This week, Australia's new online safety codes bring AI chatbots into the regulatory frame, CNN and CCDH surface alarming gaps in chatbot safety for teens, Stargate shows early signs of infrastructure normalisation, and positive examples from the British Council, a Lagos early learning project, and Karnataka schools show what deliberate AI for schools can look like.
Australia's Age-Restricted Material Codes now apply to AI chatbots
Today Australia's Age-Restricted Material Codes come into full effect, introducing stronger protections for children online. Platforms including search engines, social media, gaming services, app stores and websites must now take meaningful steps to prevent minors from being exposed to pornography, high-impact violence, self-harm content and other age-inappropriate material.
Importantly, this also applies to AI companion chatbots. If a chatbot is capable of generating sexually explicit, violent, or self-harm related content, it must now implement age assurance before allowing access to that material. As AI becomes more conversational and personal, companies deploying AI systems are responsible for how those systems behave.
You must be testing for this behaviour even if this is not your product's purpose. Guardrails, testing, and governance are not optional features anymore. They are core design requirements.
Stargate: early signs of infrastructure normalisation
Reports this week suggested that OpenAI and Oracle dropped plans to expand the flagship Stargate AI data centre campus in Abilene, Texas by an additional 600MW after financing negotiations dragged on and OpenAI's infrastructure needs shifted. The core Stargate build itself has not been cancelled. Construction continues and the extra compute capacity is expected to be deployed at other sites instead. The original Stargate initiative was announced as a massive AI infrastructure program targeting up to $500 billion of investment over several years, with multiple campuses planned across the US.
I think this shows the first signs of normalisation. When infrastructure cycles are capital-intensive, plans inevitably get reshaped as financing, power availability and demand forecasts evolve. Perhaps investors are now scrutinising ROI rather than assuming extraordinarily aggressive growth. AI usage is still rising rapidly, but the industry may be entering a phase where projects need clearer economics.
CNN and CCDH: popular chatbots are failing teen safety tests
This is a timely reminder that not all AI is safe by default, especially for young people. CNN and CCDH found that across hundreds of tests, many of the most popular chatbots gave teen users information that could support violent planning, including weapon guidance.
We have tested these types of prompts against CurricuLLM and can confirm the safe responses we would expect in a school setting. I welcome studies like this because they strengthen the industry's test data and help surface new edge cases.
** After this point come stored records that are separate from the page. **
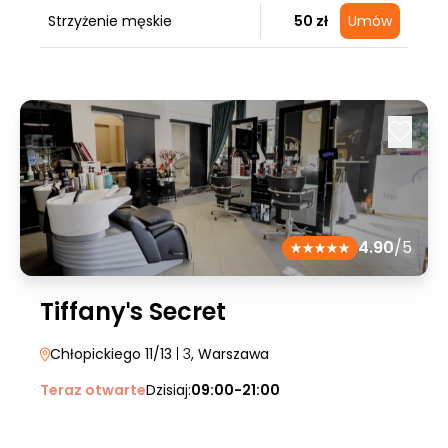
Strzyżenie męskie
50 zł
Umów
4.90
/5
Tiffanyˈs Secret
Chłopickiego 11/13
| 3
, Warszawa
Teraz otwarte
Dzisiaj:
09:00-21:00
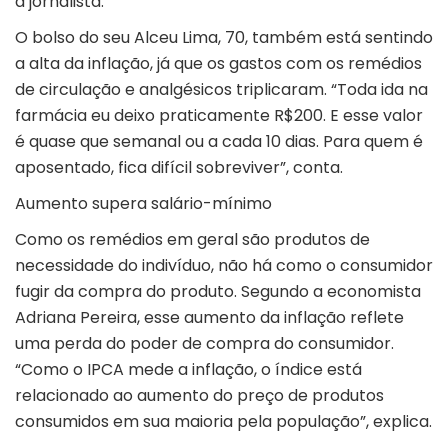
a jornalista.
O bolso do seu Alceu Lima, 70, também está sentindo
a alta da inflação, já que os gastos com os remédios
de circulação e analgésicos triplicaram. “Toda ida na
farmácia eu deixo praticamente R$200. E esse valor
é quase que semanal ou a cada 10 dias. Para quem é
aposentado, fica difícil sobreviver”, conta.
Aumento supera salário-mínimo
Como os remédios em geral são produtos de
necessidade do indivíduo, não há como o consumidor
fugir da compra do produto. Segundo a economista
Adriana Pereira, esse aumento da inflação reflete
uma perda do poder de compra do consumidor.
“Como o IPCA mede a inflação, o índice está
relacionado ao aumento do preço de produtos
consumidos em sua maioria pela população”, explica.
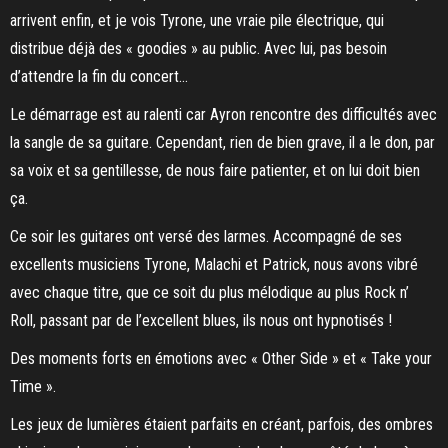
arrivent enfin, et je vois Tyrone, une vraie pile électrique, qui
distribue déjà des « goodies » au public. Avec lui, pas besoin
d’attendre la fin du concert…
Le démarrage est au ralenti car Ayron rencontre des difficultés avec
la sangle de sa guitare. Cependant, rien de bien grave, il a le don, par
sa voix et sa gentillesse, de nous faire patienter, et on lui doit bien
ça.
Ce soir les guitares ont versé des larmes. Accompagné de ses
excellents musiciens Tyrone, Malachi et Patrick, nous avons vibré
avec chaque titre, que ce soit du plus mélodique au plus Rock n’
Roll, passant par de l’excellent blues, ils nous ont hypnotisés !
Des moments forts en émotions avec « Other Side » et « Take your
Time ».
Les jeux de lumières étaient parfaits en créant, parfois, des ombres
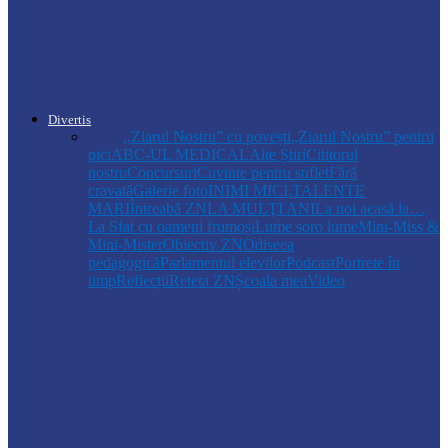
Autoritățile monitorizează alimentarea cu
apă la Cosăuți, pe fondul scăderii
nivelului…
Divertis
Toate
,,Ziarul Nostru” cu povești
„Ziarul Nostru” pentru
pici
ABC-UL MEDICAL
Alte Știri
Cititorul
nostru
Concursuri
Cuvinte pentru suflet
Fără
cravată
Galerie foto
INIMI MICI,TALENTE
MARI
Întreabă ZN
LA MULŢI ANI
La noi acasă la…
La Sfat cu oameni frumoși
Lume soro lume
Mini-Miss &
Mini-Mister
Obiectiv ZN
Odiseea
pedagogică
Parlamentul elevilor
Podcast
Portrete în
timp
Reflecții
Reteta ZN
Școala mea
Video
Drochia
„INIMI MICI, TALENTE MARI”(II
parte)– Copiii talentați din Drochia aduc
emoție…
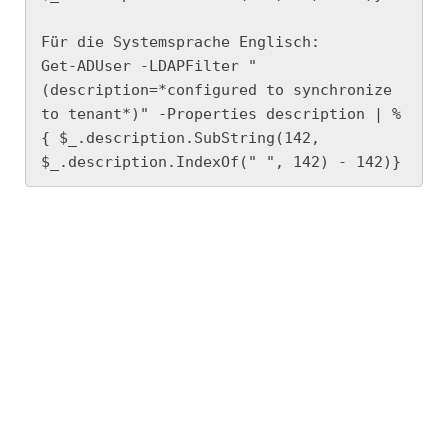
Für die Systemsprache Englisch:

Get-ADUser -LDAPFilter "
(description=*configured to synchronize 
to tenant*)" -Properties description | % 
{ $_.description.SubString(142, 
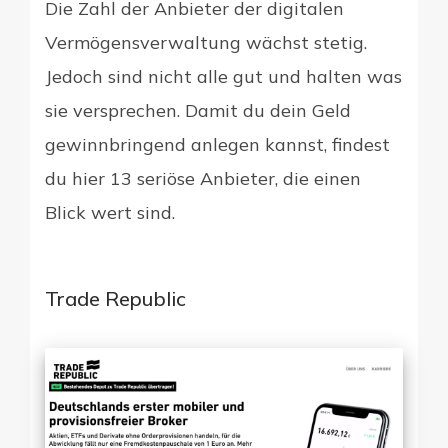
Die Zahl der Anbieter der digitalen
Vermögensverwaltung wächst stetig.
Jedoch sind nicht alle gut und halten was
sie versprechen. Damit du dein Geld
gewinnbringend anlegen kannst, findest
du hier 13 seriöse Anbieter, die einen
Blick wert sind.
Trade Republic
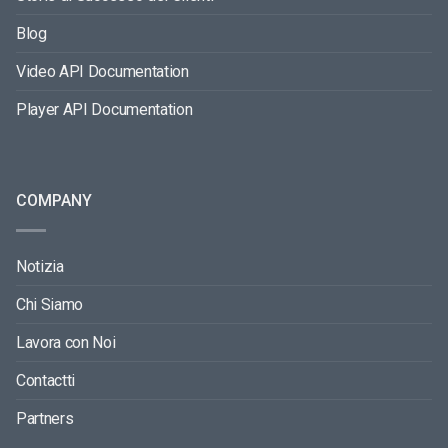
Blog
Video API Documentation
Player API Documentation
COMPANY
Notizia
Chi Siamo
Lavora con Noi
Contactti
Partners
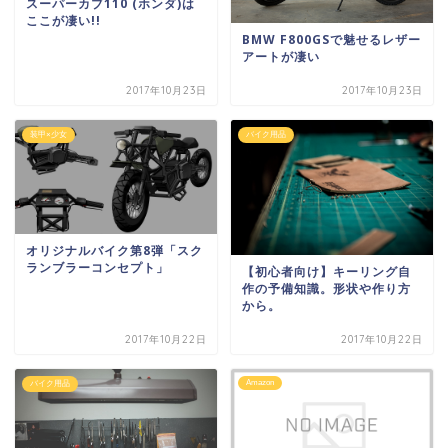
スーパーカブ110 (ホンダ)は
ここが凄い!!
BMW F800GSで魅せるレザー
アートが凄い
2017年10月23日
2017年10月23日
装甲×少女
バイク用品
オリジナルバイク第8弾「スク
ランブラーコンセプト」
【初心者向け】キーリング自
作の予備知識。形状や作り方
から。
2017年10月22日
2017年10月22日
Amazon
バイク用品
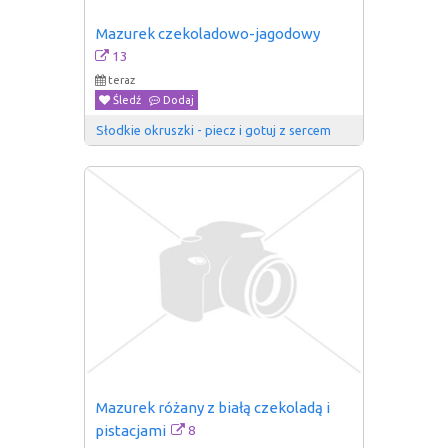
Mazurek czekoladowo-jagodowy
13
teraz
Śledź
Dodaj
Słodkie okruszki - piecz i gotuj z sercem
Mazurek różany z białą czekoladą i 
8
pistacjami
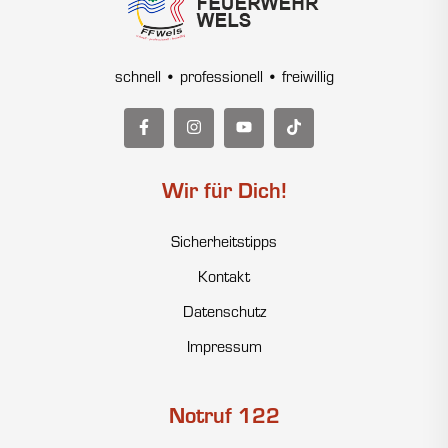
schnell • professionell • freiwillig
Wir für Dich!
Sicherheitstipps
Kontakt
Datenschutz
Impressum
Notruf 122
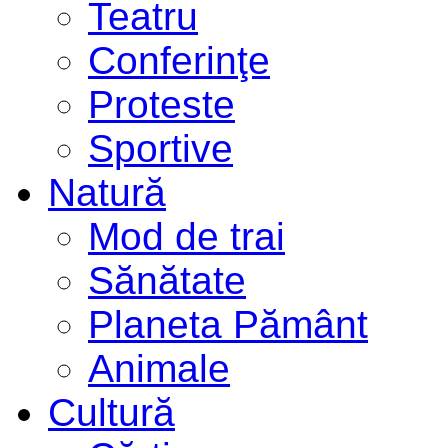
Teatru
Conferinţe
Proteste
Sportive
Natură
Mod de trai
Sănătate
Planeta Pământ
Animale
Cultură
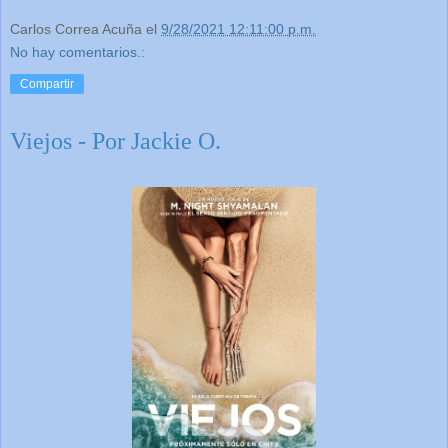
Carlos Correa Acuña
el
9/28/2021 12:11:00 p.m.
No hay comentarios.:
Compartir
Viejos - Por Jackie O.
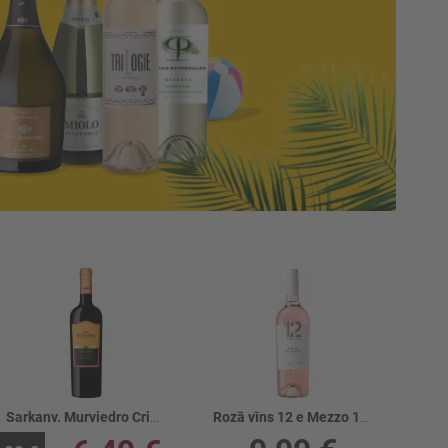
Sarkanv. Murviedro Crianza 13.5%
Rozā vīns 12 e Mezzo 12.5%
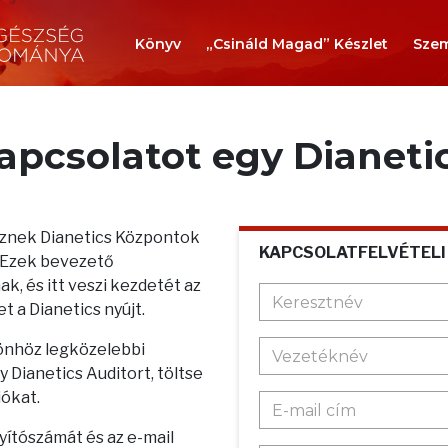
Könyv
„Csináld Magad” Készlet
Szem
kapcsolatot egy Dianeti
teznek Dianetics Központok
KAPCSOLATFELVÉTELI
. Ezek bevezető
k, és itt veszi kezdetét az
t a Dianetics nyújt.
 önhöz legközelebbi
 Dianetics Auditort, töltse
iókat.
nyítószámát és az e-mail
In our own testing, we identified that we are still slightly too permissive in some location-related responses, and we are already working to tighten that further.
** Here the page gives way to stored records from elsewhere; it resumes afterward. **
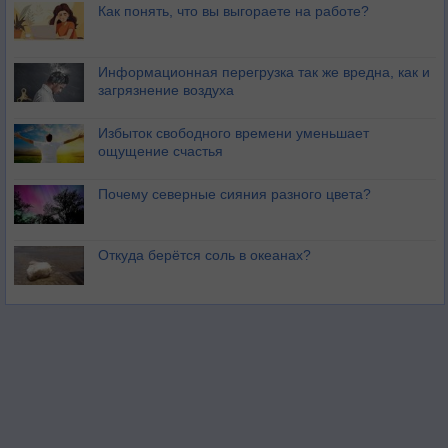
Как понять, что вы выгораете на работе?
Информационная перегрузка так же вредна, как и
загрязнение воздуха
Избыток свободного времени уменьшает
ощущение счастья
Почему северные сияния разного цвета?
Откуда берётся соль в океанах?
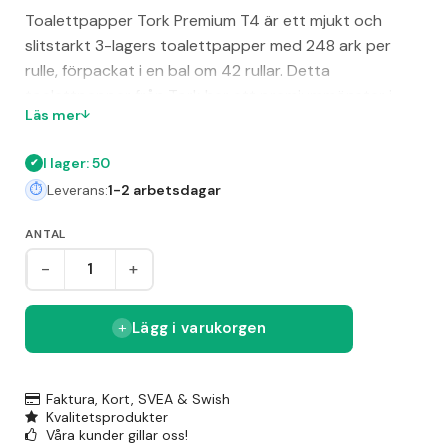
Toalettpapper Tork Premium T4 är ett mjukt och
slitstarkt 3-lagers toalettpapper med 248 ark per
rulle, förpackat i en bal om 42 rullar. Detta
toalettpapper från Tork har ett premiummönster i
Läs mer
relief som ger en tjockare känsla och hög komfort för
användaren. Pappret är miljömärkt med EU Ecolabel
I lager: 50
och FSC, vilket garanterar en hållbar produktion.
Leverans:
1-2 arbetsdagar
Produkten är anpassad för T4-system och passar
utmärkt för kontor, skolor eller restauranger där hög
ANTAL
hygien och komfort önskas.
-
+
Lägg i varukorgen
Faktura, Kort, SVEA & Swish
Kvalitetsprodukter
Våra kunder gillar oss!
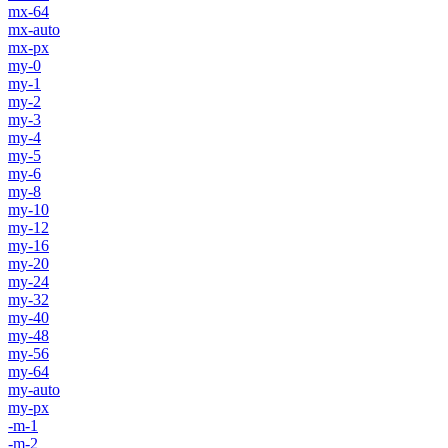
mx-64
mx-auto
mx-px
my-0
my-1
my-2
my-3
my-4
my-5
my-6
my-8
my-10
my-12
my-16
my-20
my-24
my-32
my-40
my-48
my-56
my-64
my-auto
my-px
-m-1
-m-2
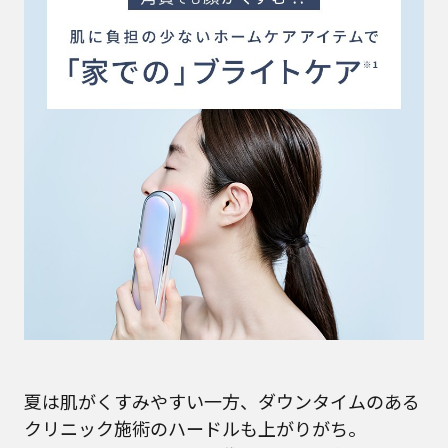
夏は肌がくすみやすい一方、ダウンタイムのある
クリニック施術のハードルも上がりがち。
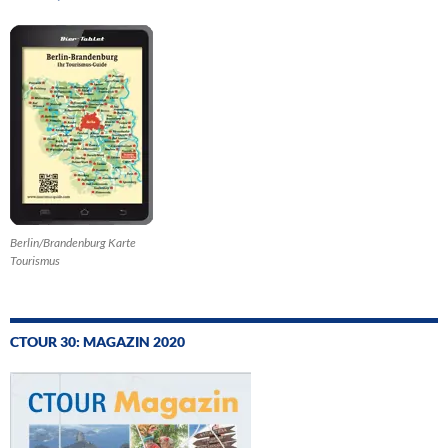
Berlin/Brandenburg Karte
Tourismus
CTOUR 30: MAGAZIN 2020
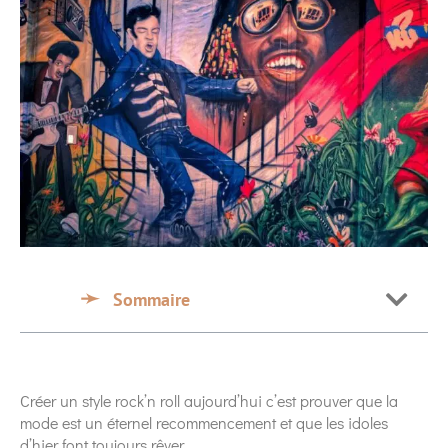
Sommaire
Créer un style rock’n roll aujourd’hui c’est prouver que la
mode est un éternel recommencement et que les idoles
d’hier font toujours rêver.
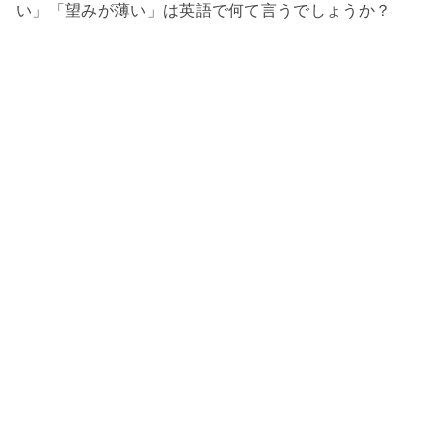
い」「望みが薄い」は英語で何て言うでしょうか？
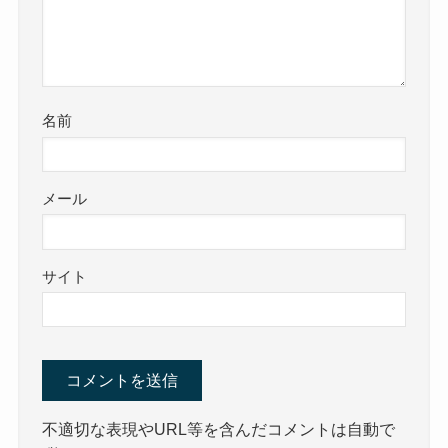
名前
メール
サイト
不適切な表現やURL等を含んだコメントは自動で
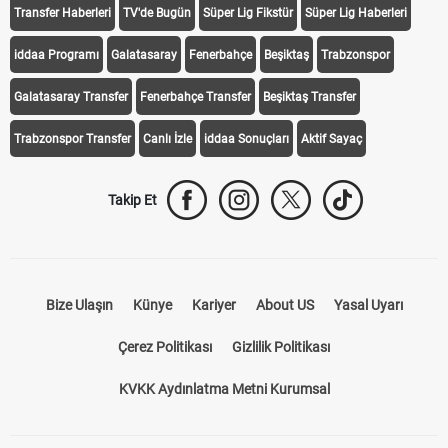
Transfer Haberleri
TV'de Bugün
Süper Lig Fikstür
Süper Lig Haberleri
iddaa Programı
Galatasaray
Fenerbahçe
Beşiktaş
Trabzonspor
Galatasaray Transfer
Fenerbahçe Transfer
Beşiktaş Transfer
Trabzonspor Transfer
Canlı İzle
iddaa Sonuçları
Aktif Sayaç
Takip Et
Bize Ulaşın
Künye
Kariyer
About US
Yasal Uyarı
Çerez Politikası
Gizlilik Politikası
KVKK Aydınlatma Metni Kurumsal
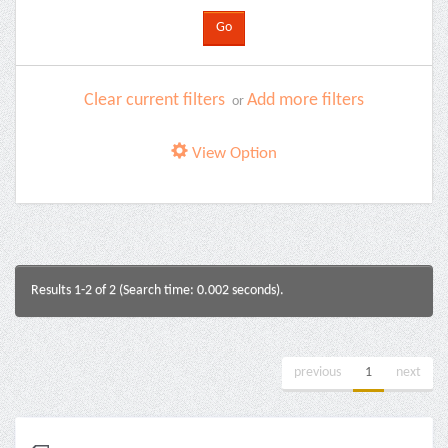
Clear current filters
Add more filters
or
View Option
Results 1-2 of 2 (Search time: 0.002 seconds).
previous
1
next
Even with that, our results were materially stronger than the chatbots highlighted in this report. If your school is introducing AI for students, choose one that has been built specifically for safe use in schools.
British Council: personalisation with safeguards
This British Council piece discusses how AI can be used in ways that genuinely improve learning while keeping teachers and learners at the centre. Personalisation and efficiency only matter if they sit alongside real safeguards on bias, privacy, access and human oversight.
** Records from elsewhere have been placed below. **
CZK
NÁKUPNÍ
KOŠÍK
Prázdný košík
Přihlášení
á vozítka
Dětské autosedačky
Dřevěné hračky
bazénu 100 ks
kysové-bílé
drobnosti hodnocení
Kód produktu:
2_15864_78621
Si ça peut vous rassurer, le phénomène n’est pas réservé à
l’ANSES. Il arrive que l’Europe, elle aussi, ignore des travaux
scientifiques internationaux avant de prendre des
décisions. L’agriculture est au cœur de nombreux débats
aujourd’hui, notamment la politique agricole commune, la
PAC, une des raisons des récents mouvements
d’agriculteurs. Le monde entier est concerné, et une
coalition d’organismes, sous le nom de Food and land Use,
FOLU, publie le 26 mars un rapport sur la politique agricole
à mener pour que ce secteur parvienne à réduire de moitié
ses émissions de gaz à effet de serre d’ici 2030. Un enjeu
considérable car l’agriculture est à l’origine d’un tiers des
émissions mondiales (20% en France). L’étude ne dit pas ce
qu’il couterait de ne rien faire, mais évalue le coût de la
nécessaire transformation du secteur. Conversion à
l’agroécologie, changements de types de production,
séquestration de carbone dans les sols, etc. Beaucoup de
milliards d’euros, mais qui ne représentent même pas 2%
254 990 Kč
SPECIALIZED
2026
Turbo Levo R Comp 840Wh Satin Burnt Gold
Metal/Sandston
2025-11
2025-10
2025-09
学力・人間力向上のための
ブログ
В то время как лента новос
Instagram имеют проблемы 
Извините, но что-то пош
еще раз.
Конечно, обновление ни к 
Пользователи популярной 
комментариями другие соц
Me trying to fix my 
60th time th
Families, AI, and culturally relevant learning
This is a useful example of where AI can add value in education without trying to replace the human relationships that matter most. When families are involved in creating learning materials, AI can help make content more culturally relevant, more engaging, and more connected to children's real lives.
Education AI should not flatten identity or impose one generic version of learning. It should help teachers, families and communities shape resources that reflect who their learners are, while keeping human judgement, care and context at the centre.
Shiksha Copilot: a large-scale deployment in Karnataka
In a large real-world deployment across government schools in Karnataka, teachers used Shiksha Copilot to create and adapt lesson plans. The paper found it reduced lesson planning time, eased bureaucratic workload, lowered teaching-related stress, and supported more activity-based teaching.
English lesson plans were generally reliable, but Kannada translations needed substantial linguistic editing. Teachers wanted tools like this embedded into existing professional communities, not treated as a standalone AI product.
The thread tying this together
This week's theme is accountability. Australia's new codes make it clear that if your system can produce harmful content, you are responsible for preventing it. The CNN and CCDH findings show how far mainstream chatbots still fall short on basic safety for young users. And the positive examples, from the British Council, from Lagos, from Karnataka, show that AI in education works when it is designed around the people it serves, not deployed and hoped for the best.
AI for schools has to be safe by design, not safe by luck. That means testing, governance, and guardrails are not features you add later. They are the foundation.